Seruan Presiden SBY pada peringatan HUT TNI 5 Oktober 2005 tentang melibatkan unsur teritorial TNI dalam menangkal teroris kiranya tidaklah perlu diributkan, kita kelihatannya sudah perlu memanfaatkan Komando Teritorial yang sudah tertata dan berpengalaman untuk membantu mengejar kedua sasaran utama dan kelompoknya, sementara kita singkirkan dahulu kecurigaan yang timbul terhadap TNI untuk tujuan penting ini.Yang diperlukan dalam pelibatan unsur teritorial dalam operasi anti teror ini adalah suatu “rule of engagement”.

Kita harus tetap waspada “the future”, dengan segala keterbatasannya, bukan tidak mungkin mereka akan kembali melakukan serangan kecil tetapi jumlahnya banyak, atau mereka merubah pola, dengan melakukan serangan perorangan terhadap sasaran-sasaran personil asing baik di Jakarta, Bali ataupun dimana terdapat kantor-kantor keluarga besar AS di Indonesia. Atau mereka menghentikan/menunda serangan lanjutan karena sasaran pokok sudah tercapai. Kalau kita tidak cepat memutuskan langkah terbaik meng-counter teroris, maka aparat keamanan harus siap-siap untuk kembali dipermalukan oleh mereka.
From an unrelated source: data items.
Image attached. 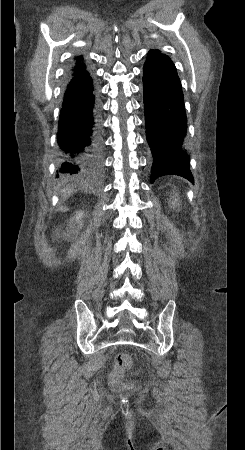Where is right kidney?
<instances>
[{"instance_id":"right-kidney-1","label":"right kidney","mask_w":245,"mask_h":450,"mask_svg":"<svg viewBox=\"0 0 245 450\" xmlns=\"http://www.w3.org/2000/svg\"><path fill=\"white\" fill-rule=\"evenodd\" d=\"M82 217H83V212L79 211L76 213V215L73 218L76 220L77 223H79L80 227L82 226V222L80 221Z\"/></svg>"}]
</instances>
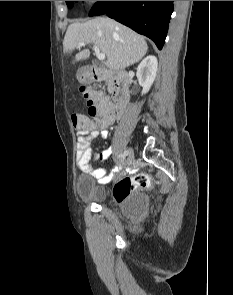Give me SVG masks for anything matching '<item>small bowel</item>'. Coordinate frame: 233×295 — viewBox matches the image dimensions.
<instances>
[{
  "label": "small bowel",
  "instance_id": "1",
  "mask_svg": "<svg viewBox=\"0 0 233 295\" xmlns=\"http://www.w3.org/2000/svg\"><path fill=\"white\" fill-rule=\"evenodd\" d=\"M98 105L105 112L104 119L95 127L86 130H79L77 143V166L80 171L90 174L96 178L100 183H108L112 177L121 169V159L116 158V164L110 168V174H106V168L92 169L91 159L93 156L92 141L96 138L105 139L108 136V127L112 125L118 115L114 110L113 104L109 97L99 94L97 98ZM113 153V148L110 146L102 153L96 154L95 159L105 162Z\"/></svg>",
  "mask_w": 233,
  "mask_h": 295
}]
</instances>
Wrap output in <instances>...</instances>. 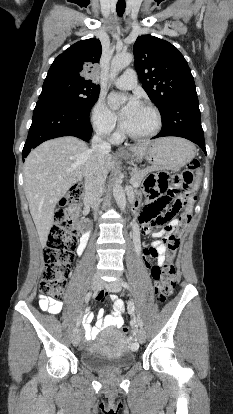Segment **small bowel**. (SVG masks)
I'll list each match as a JSON object with an SVG mask.
<instances>
[{"label":"small bowel","mask_w":233,"mask_h":414,"mask_svg":"<svg viewBox=\"0 0 233 414\" xmlns=\"http://www.w3.org/2000/svg\"><path fill=\"white\" fill-rule=\"evenodd\" d=\"M149 204L152 202V199L149 194L145 192ZM144 208L143 212L140 216V222H141V231L144 235H147L151 232L150 223L153 224H163L166 223L165 227L154 233L155 237H162L166 233H169L172 229L178 226V220H171V217L167 215H161L160 219L161 221L158 223L156 218L152 217L147 208L149 206ZM89 239L88 233H83L81 236L80 244L78 247V253L82 254L86 248L87 241ZM157 258V266H154L156 268H160V266L165 262V255L163 253V244L160 242L155 243L152 247L144 249L143 250V260L144 264L147 268L152 270L153 267H150L149 260L151 258ZM152 275V274H151ZM152 277L155 279V277L152 275ZM98 300H104L105 294L103 292H100L97 296ZM110 300L112 302V313L110 315H106L104 310H99L97 314V322L95 326L91 325V322L93 320V314L89 310H86V312L82 316L83 321V329L85 333V339L87 341L93 340L96 335L104 328L107 327H115L120 328L124 324L123 320V313L125 311V304L124 302L118 298L115 295L110 296ZM39 306L43 311H46L51 314H59L62 310V303L58 300L52 299L45 295L39 296ZM128 311L130 314L134 313V306L132 302L128 303Z\"/></svg>","instance_id":"obj_1"}]
</instances>
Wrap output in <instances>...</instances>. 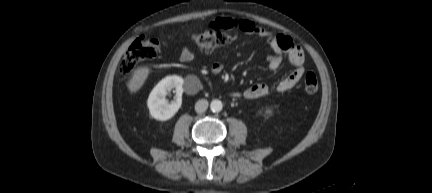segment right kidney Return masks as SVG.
Listing matches in <instances>:
<instances>
[{"instance_id":"1","label":"right kidney","mask_w":432,"mask_h":193,"mask_svg":"<svg viewBox=\"0 0 432 193\" xmlns=\"http://www.w3.org/2000/svg\"><path fill=\"white\" fill-rule=\"evenodd\" d=\"M182 77L177 75L167 76L163 78L151 91L147 105L151 116L160 121H167L174 117L178 112L182 104V93H183ZM172 88L176 89L175 101L169 104L165 100L167 91Z\"/></svg>"}]
</instances>
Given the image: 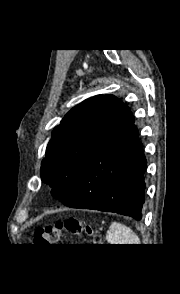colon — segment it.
<instances>
[{"mask_svg": "<svg viewBox=\"0 0 180 294\" xmlns=\"http://www.w3.org/2000/svg\"><path fill=\"white\" fill-rule=\"evenodd\" d=\"M64 230L74 235L84 234L89 237L95 235L90 224L77 218L69 217L63 221L55 223L54 225L39 228L34 234V240L41 245L54 246L58 244Z\"/></svg>", "mask_w": 180, "mask_h": 294, "instance_id": "obj_1", "label": "colon"}]
</instances>
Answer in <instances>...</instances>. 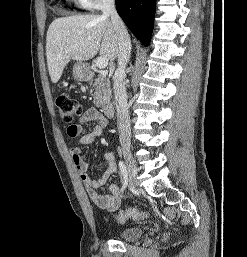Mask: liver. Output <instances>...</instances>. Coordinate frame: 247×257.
Instances as JSON below:
<instances>
[{"instance_id":"1","label":"liver","mask_w":247,"mask_h":257,"mask_svg":"<svg viewBox=\"0 0 247 257\" xmlns=\"http://www.w3.org/2000/svg\"><path fill=\"white\" fill-rule=\"evenodd\" d=\"M113 61L119 53L116 31L108 16L73 15L55 19L46 37L48 71L57 83L70 60L87 61L97 53Z\"/></svg>"}]
</instances>
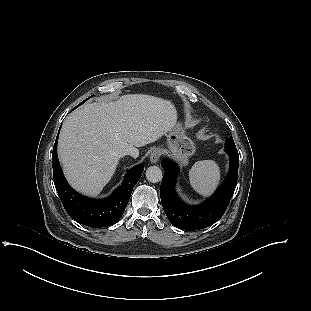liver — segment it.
Masks as SVG:
<instances>
[{
  "label": "liver",
  "mask_w": 311,
  "mask_h": 311,
  "mask_svg": "<svg viewBox=\"0 0 311 311\" xmlns=\"http://www.w3.org/2000/svg\"><path fill=\"white\" fill-rule=\"evenodd\" d=\"M176 121L174 105L150 95L86 104L66 118L60 132L58 155L65 176L79 192L97 195L124 154L137 158V147L167 135Z\"/></svg>",
  "instance_id": "6515ba94"
}]
</instances>
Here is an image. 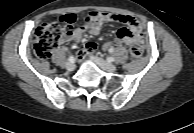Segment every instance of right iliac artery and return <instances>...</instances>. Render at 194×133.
Wrapping results in <instances>:
<instances>
[{"label":"right iliac artery","instance_id":"1","mask_svg":"<svg viewBox=\"0 0 194 133\" xmlns=\"http://www.w3.org/2000/svg\"><path fill=\"white\" fill-rule=\"evenodd\" d=\"M68 60H69L70 62H74V57H73V56H70Z\"/></svg>","mask_w":194,"mask_h":133}]
</instances>
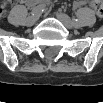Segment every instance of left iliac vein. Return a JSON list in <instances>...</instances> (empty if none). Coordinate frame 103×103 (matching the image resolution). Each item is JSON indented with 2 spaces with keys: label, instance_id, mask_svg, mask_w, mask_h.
I'll use <instances>...</instances> for the list:
<instances>
[{
  "label": "left iliac vein",
  "instance_id": "4c4485c4",
  "mask_svg": "<svg viewBox=\"0 0 103 103\" xmlns=\"http://www.w3.org/2000/svg\"><path fill=\"white\" fill-rule=\"evenodd\" d=\"M57 18L62 22V24L68 28V29H72L73 28V22L71 21V19L64 13H56Z\"/></svg>",
  "mask_w": 103,
  "mask_h": 103
}]
</instances>
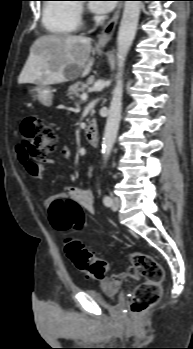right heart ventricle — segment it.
I'll list each match as a JSON object with an SVG mask.
<instances>
[{"label":"right heart ventricle","instance_id":"1","mask_svg":"<svg viewBox=\"0 0 193 349\" xmlns=\"http://www.w3.org/2000/svg\"><path fill=\"white\" fill-rule=\"evenodd\" d=\"M42 23L52 35H71L81 25L80 6L73 0H48V3L44 4Z\"/></svg>","mask_w":193,"mask_h":349}]
</instances>
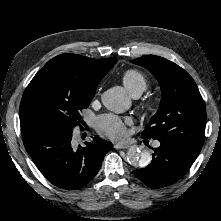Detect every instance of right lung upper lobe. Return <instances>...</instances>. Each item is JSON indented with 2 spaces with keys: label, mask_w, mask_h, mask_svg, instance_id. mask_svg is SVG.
<instances>
[{
  "label": "right lung upper lobe",
  "mask_w": 221,
  "mask_h": 221,
  "mask_svg": "<svg viewBox=\"0 0 221 221\" xmlns=\"http://www.w3.org/2000/svg\"><path fill=\"white\" fill-rule=\"evenodd\" d=\"M116 63V58L92 59L81 55L62 54L47 62L35 75L55 84L81 92H95L101 79ZM22 135L45 123L33 122L20 115Z\"/></svg>",
  "instance_id": "obj_1"
}]
</instances>
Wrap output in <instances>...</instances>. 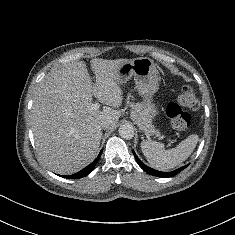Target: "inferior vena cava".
Masks as SVG:
<instances>
[{
  "mask_svg": "<svg viewBox=\"0 0 235 235\" xmlns=\"http://www.w3.org/2000/svg\"><path fill=\"white\" fill-rule=\"evenodd\" d=\"M108 127H109V124H108V122H106V121H104V122H102V123L100 124V128L106 129V128H108Z\"/></svg>",
  "mask_w": 235,
  "mask_h": 235,
  "instance_id": "1",
  "label": "inferior vena cava"
}]
</instances>
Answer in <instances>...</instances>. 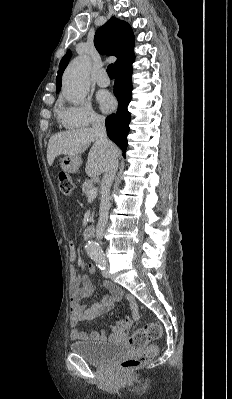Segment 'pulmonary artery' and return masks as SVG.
<instances>
[{
  "mask_svg": "<svg viewBox=\"0 0 232 399\" xmlns=\"http://www.w3.org/2000/svg\"><path fill=\"white\" fill-rule=\"evenodd\" d=\"M94 83H97V90H106L107 86L110 85L109 77L106 75L105 69H98L97 75L94 77Z\"/></svg>",
  "mask_w": 232,
  "mask_h": 399,
  "instance_id": "obj_1",
  "label": "pulmonary artery"
}]
</instances>
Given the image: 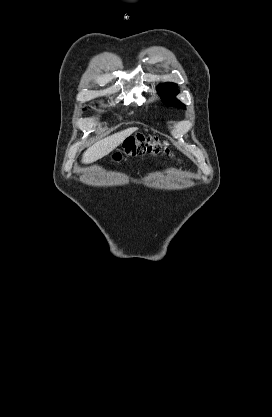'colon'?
Masks as SVG:
<instances>
[{
    "label": "colon",
    "mask_w": 272,
    "mask_h": 417,
    "mask_svg": "<svg viewBox=\"0 0 272 417\" xmlns=\"http://www.w3.org/2000/svg\"><path fill=\"white\" fill-rule=\"evenodd\" d=\"M123 151L127 156H141L149 153L157 154L164 153L171 155L168 147L155 138H148L141 135L131 137L123 145ZM120 153L114 155V158L119 159Z\"/></svg>",
    "instance_id": "colon-1"
}]
</instances>
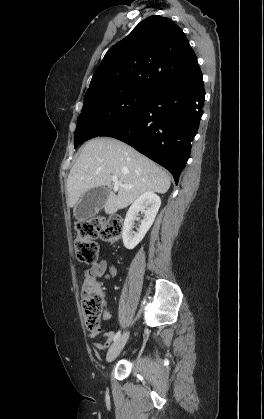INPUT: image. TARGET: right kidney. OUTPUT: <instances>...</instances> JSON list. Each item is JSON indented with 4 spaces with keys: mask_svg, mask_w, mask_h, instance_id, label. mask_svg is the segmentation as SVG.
<instances>
[{
    "mask_svg": "<svg viewBox=\"0 0 264 419\" xmlns=\"http://www.w3.org/2000/svg\"><path fill=\"white\" fill-rule=\"evenodd\" d=\"M160 205V197L152 191L143 193L134 201L126 214L122 230L123 243L127 249H133L142 241L152 226ZM139 212L144 213V218L137 232H134L132 228Z\"/></svg>",
    "mask_w": 264,
    "mask_h": 419,
    "instance_id": "obj_1",
    "label": "right kidney"
}]
</instances>
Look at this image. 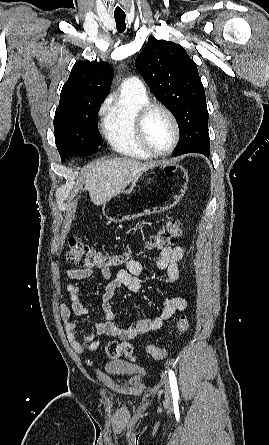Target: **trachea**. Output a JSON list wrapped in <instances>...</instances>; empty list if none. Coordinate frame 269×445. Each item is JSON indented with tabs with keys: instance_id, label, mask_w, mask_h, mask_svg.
Listing matches in <instances>:
<instances>
[{
	"instance_id": "3493384b",
	"label": "trachea",
	"mask_w": 269,
	"mask_h": 445,
	"mask_svg": "<svg viewBox=\"0 0 269 445\" xmlns=\"http://www.w3.org/2000/svg\"><path fill=\"white\" fill-rule=\"evenodd\" d=\"M116 28L119 33H123L126 29L125 15H116Z\"/></svg>"
}]
</instances>
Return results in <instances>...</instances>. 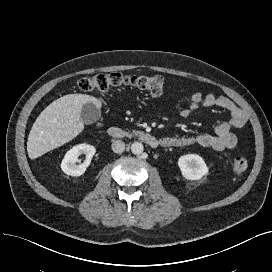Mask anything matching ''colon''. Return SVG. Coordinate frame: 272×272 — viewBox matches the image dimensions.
<instances>
[{
    "mask_svg": "<svg viewBox=\"0 0 272 272\" xmlns=\"http://www.w3.org/2000/svg\"><path fill=\"white\" fill-rule=\"evenodd\" d=\"M166 80L160 75H123L121 73H104L79 80L78 87L83 92L105 93L120 87H134L146 91L152 95H160L166 88ZM249 162L243 155H237L233 159V170L243 173L247 170Z\"/></svg>",
    "mask_w": 272,
    "mask_h": 272,
    "instance_id": "obj_1",
    "label": "colon"
}]
</instances>
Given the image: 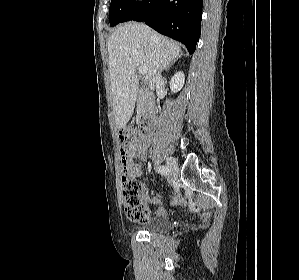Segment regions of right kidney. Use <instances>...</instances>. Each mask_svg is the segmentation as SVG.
<instances>
[{
  "label": "right kidney",
  "mask_w": 299,
  "mask_h": 280,
  "mask_svg": "<svg viewBox=\"0 0 299 280\" xmlns=\"http://www.w3.org/2000/svg\"><path fill=\"white\" fill-rule=\"evenodd\" d=\"M185 82V75L183 72L179 71L174 74V76L170 80V89L176 93L180 91Z\"/></svg>",
  "instance_id": "ca27d5eb"
}]
</instances>
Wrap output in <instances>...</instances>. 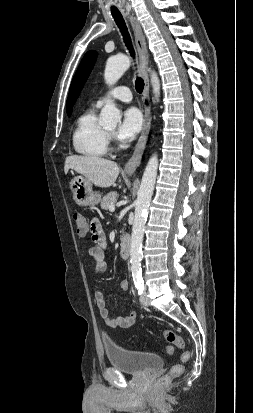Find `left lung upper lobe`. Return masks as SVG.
I'll return each instance as SVG.
<instances>
[{
  "mask_svg": "<svg viewBox=\"0 0 253 413\" xmlns=\"http://www.w3.org/2000/svg\"><path fill=\"white\" fill-rule=\"evenodd\" d=\"M97 58V52L89 51L82 59L77 72L72 80L70 92L66 103L68 116L72 113V107L75 104Z\"/></svg>",
  "mask_w": 253,
  "mask_h": 413,
  "instance_id": "left-lung-upper-lobe-1",
  "label": "left lung upper lobe"
}]
</instances>
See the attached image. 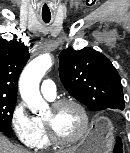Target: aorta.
<instances>
[{
    "label": "aorta",
    "mask_w": 130,
    "mask_h": 153,
    "mask_svg": "<svg viewBox=\"0 0 130 153\" xmlns=\"http://www.w3.org/2000/svg\"><path fill=\"white\" fill-rule=\"evenodd\" d=\"M51 66V56L43 54L29 62L20 76L19 90L21 97L34 114L43 112L48 107L40 94L39 83Z\"/></svg>",
    "instance_id": "aorta-1"
}]
</instances>
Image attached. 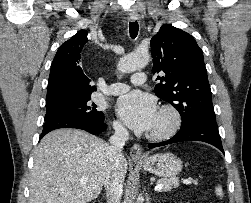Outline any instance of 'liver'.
<instances>
[{"instance_id": "obj_1", "label": "liver", "mask_w": 251, "mask_h": 203, "mask_svg": "<svg viewBox=\"0 0 251 203\" xmlns=\"http://www.w3.org/2000/svg\"><path fill=\"white\" fill-rule=\"evenodd\" d=\"M108 148L81 130L47 134L35 149L29 203H88L97 198L111 167ZM127 166L123 158L124 175Z\"/></svg>"}]
</instances>
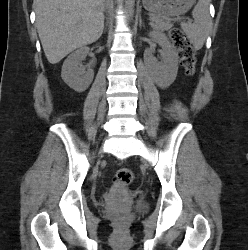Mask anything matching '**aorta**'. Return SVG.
Instances as JSON below:
<instances>
[{"label": "aorta", "mask_w": 248, "mask_h": 250, "mask_svg": "<svg viewBox=\"0 0 248 250\" xmlns=\"http://www.w3.org/2000/svg\"><path fill=\"white\" fill-rule=\"evenodd\" d=\"M135 0H126L125 8L128 16H131L134 12Z\"/></svg>", "instance_id": "aorta-1"}]
</instances>
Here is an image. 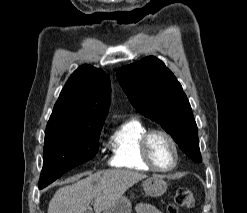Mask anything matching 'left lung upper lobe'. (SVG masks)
Here are the masks:
<instances>
[{
  "label": "left lung upper lobe",
  "instance_id": "obj_1",
  "mask_svg": "<svg viewBox=\"0 0 247 213\" xmlns=\"http://www.w3.org/2000/svg\"><path fill=\"white\" fill-rule=\"evenodd\" d=\"M117 78L136 110L159 123L187 156L201 162L191 106L181 84L164 63L149 56L121 67Z\"/></svg>",
  "mask_w": 247,
  "mask_h": 213
}]
</instances>
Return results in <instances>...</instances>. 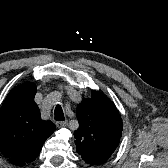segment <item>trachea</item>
<instances>
[{
  "instance_id": "trachea-1",
  "label": "trachea",
  "mask_w": 168,
  "mask_h": 168,
  "mask_svg": "<svg viewBox=\"0 0 168 168\" xmlns=\"http://www.w3.org/2000/svg\"><path fill=\"white\" fill-rule=\"evenodd\" d=\"M54 114H55V120L56 121H64L65 120L64 113H63V110H62L60 105H57L55 107Z\"/></svg>"
}]
</instances>
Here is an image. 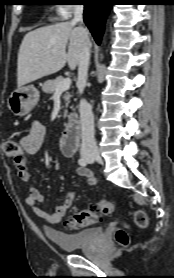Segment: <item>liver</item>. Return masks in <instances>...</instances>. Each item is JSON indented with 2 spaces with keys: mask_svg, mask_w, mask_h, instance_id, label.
<instances>
[{
  "mask_svg": "<svg viewBox=\"0 0 174 278\" xmlns=\"http://www.w3.org/2000/svg\"><path fill=\"white\" fill-rule=\"evenodd\" d=\"M68 52L66 46L68 44ZM90 47L88 32L69 22L28 32L20 45L17 86L22 87L61 70L66 62L71 70L78 65L83 47Z\"/></svg>",
  "mask_w": 174,
  "mask_h": 278,
  "instance_id": "1",
  "label": "liver"
}]
</instances>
Selain itu, kalau rencana serangan kelompok teroris ini tetap tidak terdeteksi, maka kita hanya dapat berdoa mudah-mudahan kita ataupun anak,istri, suami, orang tua atau keluarga kita lainnya tidak sedang sial dan menjadi korban karena berada ditempat serangan. Dibutuhkan keseriusan yang tidak main-main dan kerjasama yang sangat erat dalam mengantisipasi mereka, memang sulit menghadapi teroris. Berlaku hukum dimanapun “A Terorist in one side is a patriot on the other”. Mudah-mudahan tulisan dibulan suci ini menggugah dan menyadarkan kita semua.Amin.